Cet attrait pour les pains dits « spéciaux » amène à se tourner vers des inspirations du monde, tels que pains d'origine nordique ou d'Europe de l’Est, avec des recettes riches en graines, déclinées chez plusieurs meuniers au travers de mélanges pouvant être travaillés efficacement au fournil (Tour de Mains chez Foricher les Moulins, pain Norvégien chez Girardeau / Suire ou Moulins Bourgeois...). Ils associent praticité d'usage (faciles à trancher et à congeler) et bonne conservation, avec un apport d'énergie durable, en plus d’être très digestes quand ils sont travaillés à base de levain naturel. Dans le même temps, des boulangers engagés s’intéressent à de nouvelles méthodes de fabrication visant à développer naturellement la saveur et les qualités nutritionnelles des produits, à l’image de Respectus Panis®, imaginé par les Ambassadeurs du Pain

En plus de satisfaire le palais et de nourrir sainement les corps, ces pains offrent une meilleure durée de conservation. Les produits dits « de garde » ont prouvé leur utilité pendant les confinements imposés sur la période 2020-2021, mais également bien au-delà : ils permettent de lutter contre le gaspillage alimentaire. Or, le pain demeure le premier produit alimentaire gaspillé, devant les fruits ou les légumes, comme en témoigne une étude réalisée par OpinionWay pour le compte de Smartway en 2023 : un tiers des Français (33%) jette du pain au moins une fois par mois.  

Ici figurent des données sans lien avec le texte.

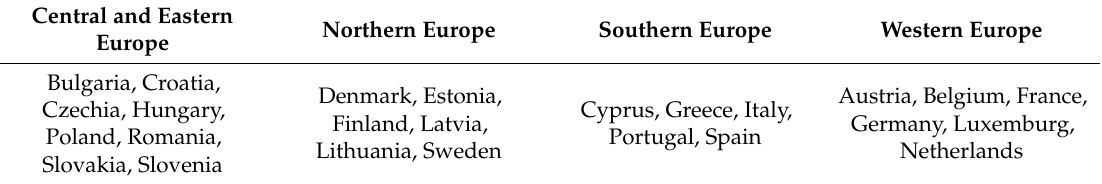
Table 8. Non-English speaking Countries divided to four European Regions as defined by EuroVoc. Central and Eastern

La baguette, porte-étendard et victimes des difficultés d’une filière 


Face à ces évolutions, et à des consommateurs recherchant le meilleur alignement entre praticité (conservation, disponibilité du produit), prix et goût, la baguette se trouve mise en difficulté : cette dernière impose en effet des visites quotidiennes dans les points de vente… ce qui est bien loin d’être au goût d’un public pressé. Cela se retrouve dans la qualité perçue : seuls 44% des Français estimait que la qualité du pain a progressé en 2023 (source IFOP/CNBPF), contre 51% en 2005. Un résultat d’autant plus sévère que la filière s’est engagée dans de nombreuses démarches de progrès, à l’image des labels (CRC, Label Rouge, Bio…).  

L’année dernière, la CNBPF a affirmé son intention de porter un projet de décret définissant un « pain nutrition », qui permettrait de mieux guider le consommateur et satisfaire son appétit pour des produits plus sains. Cela ouvre la perspective d’une nouvelle transformation de l’offre en boulangerie : en plus de la diversification des gammes (avec la montée en puissance du snacking ou de la viennoiserie), le cœur de métier des artisans se trouvera profondément renouvelé. L’objectif ? Faire perdurer le savoir-faire… et la présence du pain sur les tables. « Sans pain, c’est moins bien », comme l’a récemment rappelé une campagne de communication pilotée par Intercéréales. Reste désormais à faire entendre le message à l’ensemble de la population.